A dislocated jaw, broken ribs and 20 cases of cauliflower ear hasn't stopped Caroline Portugal from cage fighting.
"Take little diabetes syringes to remove the blood from the broken capillaries," Portugal said. "It definitely kicks your butt. It is the ultimate cardiovascular workout."
Then there's Krizia Carr, who prefers aerial exercises.
"Strength equals confidence. If you don't have that power, you doubt yourself. You think, 'Oh my gosh. I don't want to let go,'" Carr said. "Whatever, you don't want to have that in the back of your mind because then you could make a fatal mistake."
Carr started flying on the trapeze when she was five-years-old.
"It's kind of like riding a bike," Carr said. "Once you learn the tricks, you are pretty much good for a while."
Jodi Hebert also runs through mud and scales walls to get her kicks.
"You get up it, it's like, 'Wow. I did that,' and it's a 10-foot wall, and you're thinking, 'When have I ever tried to climb a 10-foot wall ever in my life?'"
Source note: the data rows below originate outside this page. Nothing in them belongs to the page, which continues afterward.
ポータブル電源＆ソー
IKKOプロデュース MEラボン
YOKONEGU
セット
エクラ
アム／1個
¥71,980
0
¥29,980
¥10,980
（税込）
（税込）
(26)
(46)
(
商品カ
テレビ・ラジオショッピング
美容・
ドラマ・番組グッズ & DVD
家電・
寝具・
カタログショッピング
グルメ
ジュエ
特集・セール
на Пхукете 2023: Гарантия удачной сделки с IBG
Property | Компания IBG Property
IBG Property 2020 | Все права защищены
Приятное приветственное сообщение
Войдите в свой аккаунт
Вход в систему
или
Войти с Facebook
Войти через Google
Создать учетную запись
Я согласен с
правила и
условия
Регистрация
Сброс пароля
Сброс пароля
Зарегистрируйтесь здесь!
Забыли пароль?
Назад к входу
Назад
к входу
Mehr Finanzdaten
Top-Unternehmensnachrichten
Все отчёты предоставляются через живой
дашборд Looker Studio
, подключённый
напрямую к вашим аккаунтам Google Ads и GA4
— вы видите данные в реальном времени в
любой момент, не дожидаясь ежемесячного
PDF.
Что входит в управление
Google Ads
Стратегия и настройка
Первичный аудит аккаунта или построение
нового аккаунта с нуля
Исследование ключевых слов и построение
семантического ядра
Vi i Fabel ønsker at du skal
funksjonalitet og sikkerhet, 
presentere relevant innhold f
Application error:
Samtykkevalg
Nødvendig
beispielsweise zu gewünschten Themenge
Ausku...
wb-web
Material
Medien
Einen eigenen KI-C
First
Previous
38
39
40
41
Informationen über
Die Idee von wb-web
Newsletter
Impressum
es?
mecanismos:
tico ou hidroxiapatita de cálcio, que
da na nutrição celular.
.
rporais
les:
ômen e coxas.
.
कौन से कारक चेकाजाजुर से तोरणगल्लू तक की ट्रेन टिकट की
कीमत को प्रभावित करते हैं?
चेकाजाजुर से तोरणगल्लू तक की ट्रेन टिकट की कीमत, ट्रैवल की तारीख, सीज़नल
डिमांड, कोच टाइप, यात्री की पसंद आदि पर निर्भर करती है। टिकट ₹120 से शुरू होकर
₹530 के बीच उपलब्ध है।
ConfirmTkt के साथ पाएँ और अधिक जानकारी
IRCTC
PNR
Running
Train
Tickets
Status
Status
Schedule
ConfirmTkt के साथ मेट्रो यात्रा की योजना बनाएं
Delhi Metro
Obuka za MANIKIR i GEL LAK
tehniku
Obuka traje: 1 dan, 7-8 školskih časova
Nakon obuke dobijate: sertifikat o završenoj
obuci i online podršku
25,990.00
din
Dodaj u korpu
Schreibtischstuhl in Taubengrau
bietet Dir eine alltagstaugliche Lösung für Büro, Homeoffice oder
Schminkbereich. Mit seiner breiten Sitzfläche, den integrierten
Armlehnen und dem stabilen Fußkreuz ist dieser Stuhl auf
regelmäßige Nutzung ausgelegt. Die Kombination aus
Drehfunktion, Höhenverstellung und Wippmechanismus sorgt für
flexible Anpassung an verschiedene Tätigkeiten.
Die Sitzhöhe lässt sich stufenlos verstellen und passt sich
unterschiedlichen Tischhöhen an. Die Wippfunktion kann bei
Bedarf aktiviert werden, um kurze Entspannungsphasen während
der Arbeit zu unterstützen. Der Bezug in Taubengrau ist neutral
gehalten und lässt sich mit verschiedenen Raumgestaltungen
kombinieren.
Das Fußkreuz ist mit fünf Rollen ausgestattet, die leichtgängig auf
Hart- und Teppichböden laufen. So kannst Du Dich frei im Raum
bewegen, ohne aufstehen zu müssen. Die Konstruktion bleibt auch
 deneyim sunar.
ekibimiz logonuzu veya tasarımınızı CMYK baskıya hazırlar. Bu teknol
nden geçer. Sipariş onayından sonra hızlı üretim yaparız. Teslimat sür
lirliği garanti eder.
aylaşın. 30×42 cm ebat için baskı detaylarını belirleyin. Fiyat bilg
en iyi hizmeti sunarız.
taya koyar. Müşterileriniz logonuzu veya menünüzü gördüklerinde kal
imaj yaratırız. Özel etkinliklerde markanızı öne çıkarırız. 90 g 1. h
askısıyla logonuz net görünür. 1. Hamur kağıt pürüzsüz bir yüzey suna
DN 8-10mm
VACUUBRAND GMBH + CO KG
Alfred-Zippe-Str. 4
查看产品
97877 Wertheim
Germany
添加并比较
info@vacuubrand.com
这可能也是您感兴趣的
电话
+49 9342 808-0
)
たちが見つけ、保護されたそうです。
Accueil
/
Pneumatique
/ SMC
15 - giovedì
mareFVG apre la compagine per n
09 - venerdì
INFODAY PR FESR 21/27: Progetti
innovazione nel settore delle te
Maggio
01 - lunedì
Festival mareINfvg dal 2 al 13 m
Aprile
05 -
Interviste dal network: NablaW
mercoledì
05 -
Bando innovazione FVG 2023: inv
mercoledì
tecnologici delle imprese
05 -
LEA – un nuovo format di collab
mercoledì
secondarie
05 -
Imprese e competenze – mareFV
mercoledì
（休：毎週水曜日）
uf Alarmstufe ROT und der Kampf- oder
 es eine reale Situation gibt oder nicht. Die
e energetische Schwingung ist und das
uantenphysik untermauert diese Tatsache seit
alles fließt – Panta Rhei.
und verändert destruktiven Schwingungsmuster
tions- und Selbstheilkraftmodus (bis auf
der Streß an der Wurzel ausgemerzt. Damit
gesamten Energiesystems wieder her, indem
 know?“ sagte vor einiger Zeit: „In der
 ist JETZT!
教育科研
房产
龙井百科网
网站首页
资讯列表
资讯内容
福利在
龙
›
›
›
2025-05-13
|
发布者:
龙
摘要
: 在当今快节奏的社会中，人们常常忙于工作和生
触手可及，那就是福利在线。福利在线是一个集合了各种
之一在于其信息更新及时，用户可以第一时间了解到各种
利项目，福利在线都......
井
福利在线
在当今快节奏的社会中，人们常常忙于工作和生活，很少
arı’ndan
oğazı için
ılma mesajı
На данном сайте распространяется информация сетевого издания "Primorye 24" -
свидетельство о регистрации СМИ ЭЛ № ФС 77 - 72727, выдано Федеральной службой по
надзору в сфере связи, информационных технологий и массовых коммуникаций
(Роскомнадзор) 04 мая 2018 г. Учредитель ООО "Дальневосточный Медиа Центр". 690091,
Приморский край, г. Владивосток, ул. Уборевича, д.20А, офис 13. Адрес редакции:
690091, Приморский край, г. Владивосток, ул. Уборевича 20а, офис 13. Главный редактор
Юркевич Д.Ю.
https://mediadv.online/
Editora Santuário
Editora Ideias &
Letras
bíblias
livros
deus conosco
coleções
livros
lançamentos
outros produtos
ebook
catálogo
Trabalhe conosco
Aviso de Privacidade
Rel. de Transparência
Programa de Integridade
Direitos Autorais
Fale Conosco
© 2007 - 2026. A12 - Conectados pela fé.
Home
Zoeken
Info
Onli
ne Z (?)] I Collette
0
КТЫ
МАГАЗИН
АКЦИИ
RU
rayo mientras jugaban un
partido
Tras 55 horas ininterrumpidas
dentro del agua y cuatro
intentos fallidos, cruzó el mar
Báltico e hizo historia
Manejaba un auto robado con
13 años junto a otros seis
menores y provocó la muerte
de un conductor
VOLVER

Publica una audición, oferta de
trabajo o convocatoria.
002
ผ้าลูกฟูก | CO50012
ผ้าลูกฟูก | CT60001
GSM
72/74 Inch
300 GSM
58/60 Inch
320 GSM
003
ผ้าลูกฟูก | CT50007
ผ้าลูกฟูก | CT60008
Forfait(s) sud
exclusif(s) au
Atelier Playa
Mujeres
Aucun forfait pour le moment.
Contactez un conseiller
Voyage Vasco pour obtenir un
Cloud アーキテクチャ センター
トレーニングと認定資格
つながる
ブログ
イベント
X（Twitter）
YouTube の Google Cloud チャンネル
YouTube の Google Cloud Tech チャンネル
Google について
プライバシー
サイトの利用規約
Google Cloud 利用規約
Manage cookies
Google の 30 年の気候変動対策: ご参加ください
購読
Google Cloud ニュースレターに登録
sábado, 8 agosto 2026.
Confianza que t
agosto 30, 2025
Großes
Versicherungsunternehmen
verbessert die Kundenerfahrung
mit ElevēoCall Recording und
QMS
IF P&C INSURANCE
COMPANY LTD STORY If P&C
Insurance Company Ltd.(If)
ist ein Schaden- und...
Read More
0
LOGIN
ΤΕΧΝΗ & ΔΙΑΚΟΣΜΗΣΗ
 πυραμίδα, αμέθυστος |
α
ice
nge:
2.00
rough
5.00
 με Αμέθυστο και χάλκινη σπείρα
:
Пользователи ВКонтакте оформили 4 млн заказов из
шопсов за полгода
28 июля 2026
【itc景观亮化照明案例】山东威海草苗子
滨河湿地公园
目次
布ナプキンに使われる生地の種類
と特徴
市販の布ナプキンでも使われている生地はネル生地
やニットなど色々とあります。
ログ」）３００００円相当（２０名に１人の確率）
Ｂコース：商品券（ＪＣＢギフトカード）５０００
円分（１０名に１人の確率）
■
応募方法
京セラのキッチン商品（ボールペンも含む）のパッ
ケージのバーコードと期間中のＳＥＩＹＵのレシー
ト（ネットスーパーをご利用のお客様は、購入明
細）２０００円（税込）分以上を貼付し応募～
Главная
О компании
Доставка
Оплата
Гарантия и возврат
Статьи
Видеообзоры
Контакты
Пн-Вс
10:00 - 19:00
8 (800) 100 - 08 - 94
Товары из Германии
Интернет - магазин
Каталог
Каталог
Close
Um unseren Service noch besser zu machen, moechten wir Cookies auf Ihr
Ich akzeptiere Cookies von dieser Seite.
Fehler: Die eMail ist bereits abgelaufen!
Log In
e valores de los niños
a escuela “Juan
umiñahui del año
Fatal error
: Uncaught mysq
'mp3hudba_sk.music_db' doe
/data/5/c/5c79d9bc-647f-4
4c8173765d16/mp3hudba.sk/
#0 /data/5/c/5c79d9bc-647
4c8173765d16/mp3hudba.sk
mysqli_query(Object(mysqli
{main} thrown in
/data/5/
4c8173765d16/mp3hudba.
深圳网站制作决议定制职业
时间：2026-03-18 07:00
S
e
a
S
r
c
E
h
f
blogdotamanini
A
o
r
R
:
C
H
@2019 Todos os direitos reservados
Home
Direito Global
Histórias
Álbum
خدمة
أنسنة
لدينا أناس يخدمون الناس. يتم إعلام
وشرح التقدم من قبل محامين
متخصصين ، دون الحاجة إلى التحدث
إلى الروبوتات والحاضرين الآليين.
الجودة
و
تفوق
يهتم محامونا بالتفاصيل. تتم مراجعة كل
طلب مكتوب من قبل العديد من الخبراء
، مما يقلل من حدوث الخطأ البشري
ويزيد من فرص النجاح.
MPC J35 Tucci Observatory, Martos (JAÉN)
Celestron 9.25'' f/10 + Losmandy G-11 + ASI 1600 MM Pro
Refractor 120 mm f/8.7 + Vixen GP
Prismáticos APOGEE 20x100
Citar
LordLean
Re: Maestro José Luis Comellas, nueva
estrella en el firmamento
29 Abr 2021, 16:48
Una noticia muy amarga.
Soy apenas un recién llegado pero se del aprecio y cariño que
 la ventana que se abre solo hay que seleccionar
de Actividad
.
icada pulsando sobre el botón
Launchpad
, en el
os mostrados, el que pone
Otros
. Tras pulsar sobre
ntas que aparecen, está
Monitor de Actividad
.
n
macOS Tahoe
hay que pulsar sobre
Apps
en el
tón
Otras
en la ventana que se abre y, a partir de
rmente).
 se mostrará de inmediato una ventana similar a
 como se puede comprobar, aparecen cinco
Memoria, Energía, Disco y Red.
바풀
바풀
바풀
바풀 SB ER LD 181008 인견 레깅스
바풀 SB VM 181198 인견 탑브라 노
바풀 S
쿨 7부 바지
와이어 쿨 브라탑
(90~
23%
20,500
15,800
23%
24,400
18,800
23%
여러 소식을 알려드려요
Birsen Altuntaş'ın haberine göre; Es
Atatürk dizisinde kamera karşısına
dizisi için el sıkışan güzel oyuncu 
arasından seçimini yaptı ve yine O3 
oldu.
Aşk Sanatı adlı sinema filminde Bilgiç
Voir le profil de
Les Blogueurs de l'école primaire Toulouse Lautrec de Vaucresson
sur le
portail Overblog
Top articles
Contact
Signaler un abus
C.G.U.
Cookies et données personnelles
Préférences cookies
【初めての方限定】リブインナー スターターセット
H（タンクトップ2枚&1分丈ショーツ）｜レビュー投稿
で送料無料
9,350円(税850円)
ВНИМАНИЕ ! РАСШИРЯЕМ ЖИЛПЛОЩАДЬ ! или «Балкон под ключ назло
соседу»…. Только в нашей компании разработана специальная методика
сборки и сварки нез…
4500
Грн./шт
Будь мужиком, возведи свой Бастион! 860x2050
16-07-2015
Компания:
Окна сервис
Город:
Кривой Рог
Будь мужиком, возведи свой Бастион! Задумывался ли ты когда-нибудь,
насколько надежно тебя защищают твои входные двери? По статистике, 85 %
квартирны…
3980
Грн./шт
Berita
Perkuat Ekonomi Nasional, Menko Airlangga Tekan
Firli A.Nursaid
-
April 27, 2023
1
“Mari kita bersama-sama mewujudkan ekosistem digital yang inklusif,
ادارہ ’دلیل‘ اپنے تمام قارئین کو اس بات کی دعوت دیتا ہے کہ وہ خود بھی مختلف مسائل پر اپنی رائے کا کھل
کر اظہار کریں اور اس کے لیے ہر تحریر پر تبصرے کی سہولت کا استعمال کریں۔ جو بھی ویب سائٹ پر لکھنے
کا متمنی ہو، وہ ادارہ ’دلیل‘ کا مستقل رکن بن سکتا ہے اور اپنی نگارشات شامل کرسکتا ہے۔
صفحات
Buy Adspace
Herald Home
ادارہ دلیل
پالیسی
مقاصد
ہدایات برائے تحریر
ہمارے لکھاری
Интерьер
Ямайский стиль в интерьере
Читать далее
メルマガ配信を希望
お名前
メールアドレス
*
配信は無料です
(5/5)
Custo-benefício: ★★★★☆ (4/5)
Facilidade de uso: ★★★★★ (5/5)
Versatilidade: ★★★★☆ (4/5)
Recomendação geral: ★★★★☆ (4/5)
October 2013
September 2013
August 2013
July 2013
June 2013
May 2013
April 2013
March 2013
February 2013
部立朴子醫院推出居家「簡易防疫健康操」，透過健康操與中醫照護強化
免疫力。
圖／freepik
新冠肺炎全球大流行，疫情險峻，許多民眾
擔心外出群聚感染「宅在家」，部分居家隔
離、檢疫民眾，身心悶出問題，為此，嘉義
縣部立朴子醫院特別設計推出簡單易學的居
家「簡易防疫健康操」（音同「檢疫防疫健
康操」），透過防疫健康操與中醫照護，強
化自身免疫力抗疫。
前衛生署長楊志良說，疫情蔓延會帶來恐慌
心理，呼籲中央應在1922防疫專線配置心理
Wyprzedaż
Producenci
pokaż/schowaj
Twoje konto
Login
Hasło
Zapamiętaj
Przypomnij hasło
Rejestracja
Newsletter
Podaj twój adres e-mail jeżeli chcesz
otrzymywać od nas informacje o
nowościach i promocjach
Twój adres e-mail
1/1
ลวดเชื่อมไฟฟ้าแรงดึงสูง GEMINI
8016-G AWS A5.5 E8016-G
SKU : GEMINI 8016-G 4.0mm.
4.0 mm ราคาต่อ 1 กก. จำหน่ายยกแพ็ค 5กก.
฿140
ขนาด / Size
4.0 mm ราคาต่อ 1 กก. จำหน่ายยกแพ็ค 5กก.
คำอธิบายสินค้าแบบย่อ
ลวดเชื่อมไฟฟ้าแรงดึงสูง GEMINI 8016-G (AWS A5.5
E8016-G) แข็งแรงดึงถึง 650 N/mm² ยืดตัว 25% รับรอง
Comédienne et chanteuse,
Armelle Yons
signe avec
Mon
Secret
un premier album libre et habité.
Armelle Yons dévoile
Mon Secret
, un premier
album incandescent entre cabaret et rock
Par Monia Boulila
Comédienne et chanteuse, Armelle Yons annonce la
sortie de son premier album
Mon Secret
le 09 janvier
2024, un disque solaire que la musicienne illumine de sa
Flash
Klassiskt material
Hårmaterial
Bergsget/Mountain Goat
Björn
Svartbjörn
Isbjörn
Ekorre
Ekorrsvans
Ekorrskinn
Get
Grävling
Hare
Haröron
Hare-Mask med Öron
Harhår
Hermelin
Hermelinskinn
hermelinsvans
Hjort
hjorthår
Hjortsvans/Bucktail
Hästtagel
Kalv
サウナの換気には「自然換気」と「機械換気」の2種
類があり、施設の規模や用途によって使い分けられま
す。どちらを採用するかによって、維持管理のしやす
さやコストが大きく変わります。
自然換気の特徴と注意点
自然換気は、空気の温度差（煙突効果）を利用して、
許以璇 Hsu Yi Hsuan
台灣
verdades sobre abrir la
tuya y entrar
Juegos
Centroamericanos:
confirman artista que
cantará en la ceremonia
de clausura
Exercise physiologist Jeanmarie Scordino said people who don't train properly for extreme workouts can end up with knee, lower back, and shoulder problems.
"Some of the stuff that's done is so extreme, and the body is not yet prepared for it. You're inherently going to up the chance of injuries and there are also a lot of heart attacks that occur with a lot of these races," Scordino said.
A study in the Mayo Clinic Proceedings found benefits drop off the longer and harder you exercise, and extreme workouts can damage your heart.
Another study found runners were 19 percent less likely to die than non-runners, but the benefits of exercise decreased for those who logged more than 20 miles a week. The bottom line is if you're going to go extreme, be safe and remember that extreme isn't for everyone.
Also participation in sports, like baseball and basketball, are down 28 percent and 17 percent, but partaking in extreme sports like skateboarding is up 49 percent and snowboarding is up 51 percent.